Прадед Арсений был богатым человеком, но за годы гражданской все состояние было потеряно. Когда красные окончательно взяли Самару, Арсения арестовали. Видимо, требовали выдать золото и другие ценности. Но у него ничего уже не было, кроме старенького пароходика, который ему до поры до времени удавалось спасать от всевозможных реквизиций на нужды воюющих сторон. Но пароходик этот и так, и так достался большевикам. Недели через две Арсения расстреляли. Прабабка Анна, получив это известие, ушла из дому и пропала без вести. А мать ее, прождав еще какое-то время в Самаре, забрала детей и уехала к себе на родину, в Кинешму. Жить им в Самаре было уже негде. Из собственного дома их выкинули практически сразу же после взятия города красными. Какое-то время они ютились во флигелечке вместе с бывшей прислугой. А потом их выбросили и оттуда. Да и слишком прочно в Самаре к ним приклеился ярлык буржуев-мироедов. А в Кинешме у нее оставался собственный домишко, знали ее там как человека маленького, незаметного, вдову то ли аптекаря, то ли краснодеревщика.
Но видимо, кой-какое золотишко все-таки оставалось, поскольку немолодая уже женщина в одиночку сумела в очень непростое время поднять и поставить на ноги двух ребятишек. И даже дать им высшее образование. А может быть и не оставалось ничего… Все это так… Домыслы. Главным в этой истории для Анны было то, что в ней фигурировал какой-то пароходишко, так же как и во сне.
Осталась от прадеда Арсения и прабабки Анны та самая фотография, которая висит теперь у них в гостиной. Анна нашла потом хорошего фотографа и попросила ее увеличить так, чтобы лицо прабабки было видно во всех деталях.
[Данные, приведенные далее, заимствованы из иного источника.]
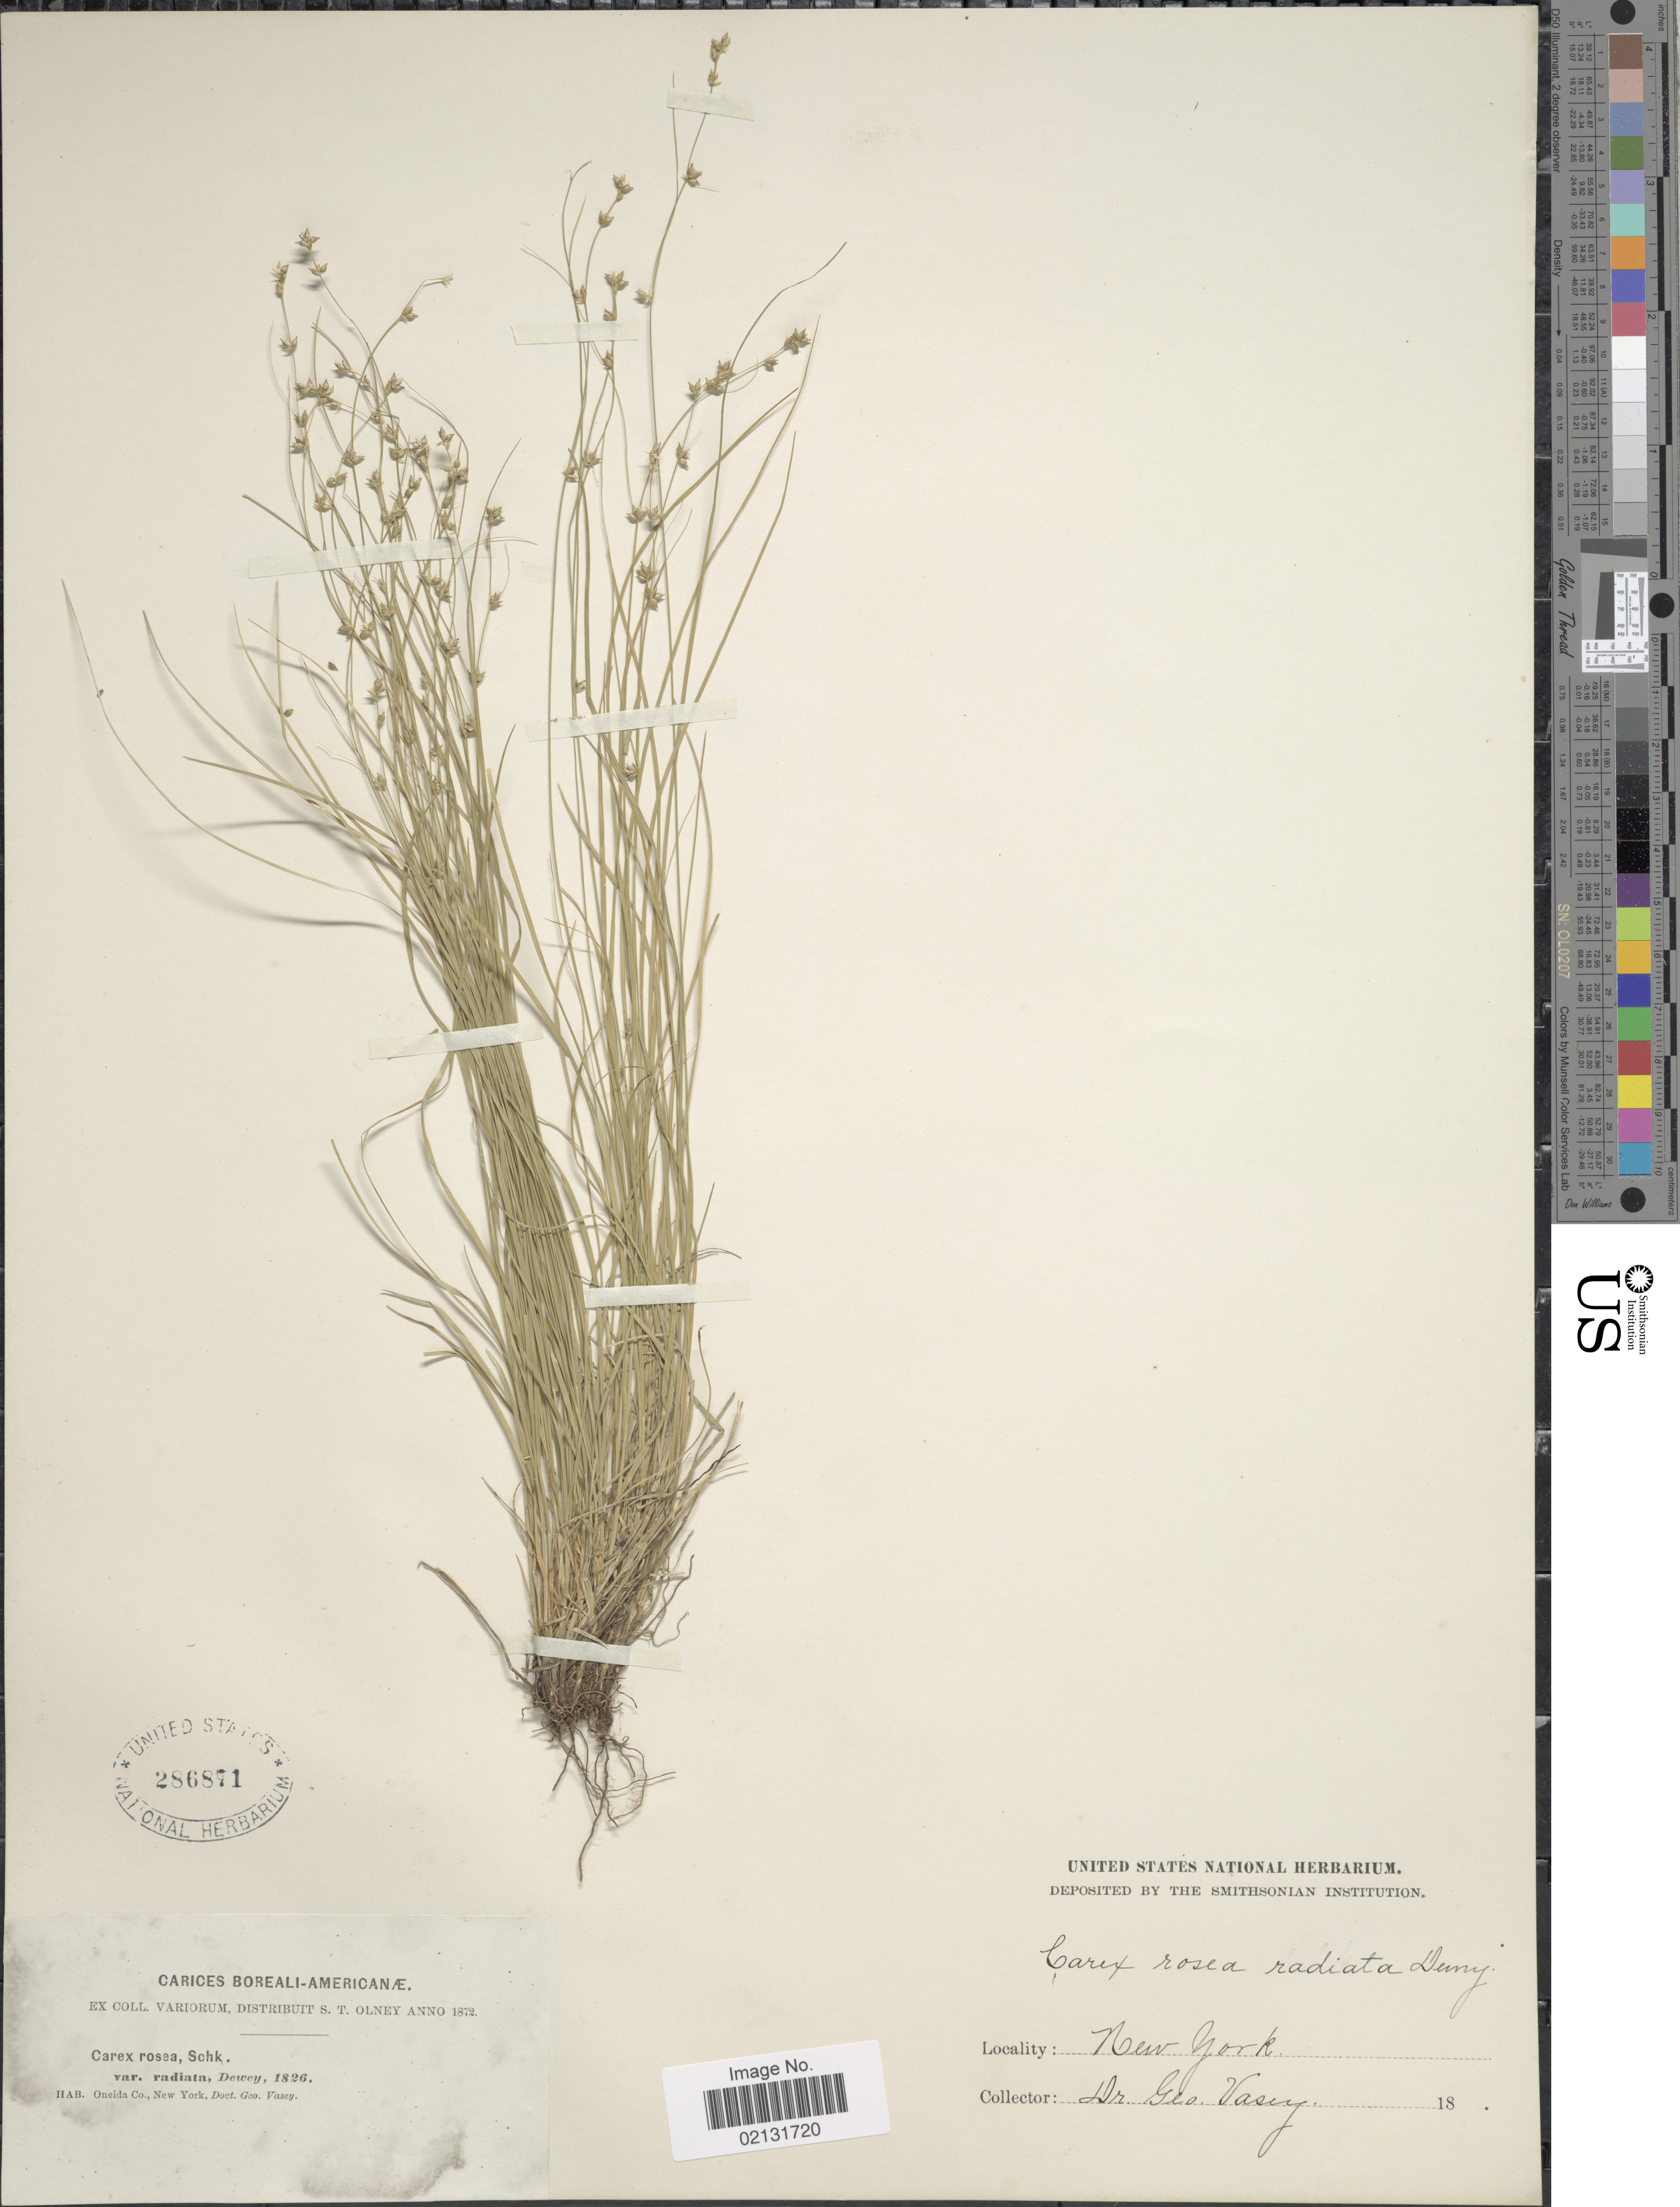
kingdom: Plantae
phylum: Tracheophyta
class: Liliopsida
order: Poales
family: Cyperaceae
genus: Carex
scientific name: Carex rosea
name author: Willd.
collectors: G. Vasey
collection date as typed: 18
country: United States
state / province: New York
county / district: Oneida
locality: Oneida Co.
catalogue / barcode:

Анна действительно оказалась похожа на свою прабабку, как две капли воды.
А далее последовал рассказ о бабушке, о ее непростой судьбе, так тесно переплетенной с судьбой ее страны, которую она пережила всего лишь на восемь лет. О войне, эвакогоспитале, о санитарном поезде, которым командовала бабушка, о ее любви к женатому человеку и их фронтовой семье. После войны он вернулся к семье, и бабушка осталась одна. А в сорок девятом они случайно встретились на какой-то медицинской конференции. И снова вспыхнула их любовь. И снова бабушке пришлось мириться с ролью любовницы женатого человека. В пятьдесят втором она, уже будучи в зрелом возрасте и окончательно отчаявшись завести нормальную семью, решилась родить себе ребенка. А это было тогда непростым решением. В том же году ее любимого посадили. Оттуда он уже не вернулся.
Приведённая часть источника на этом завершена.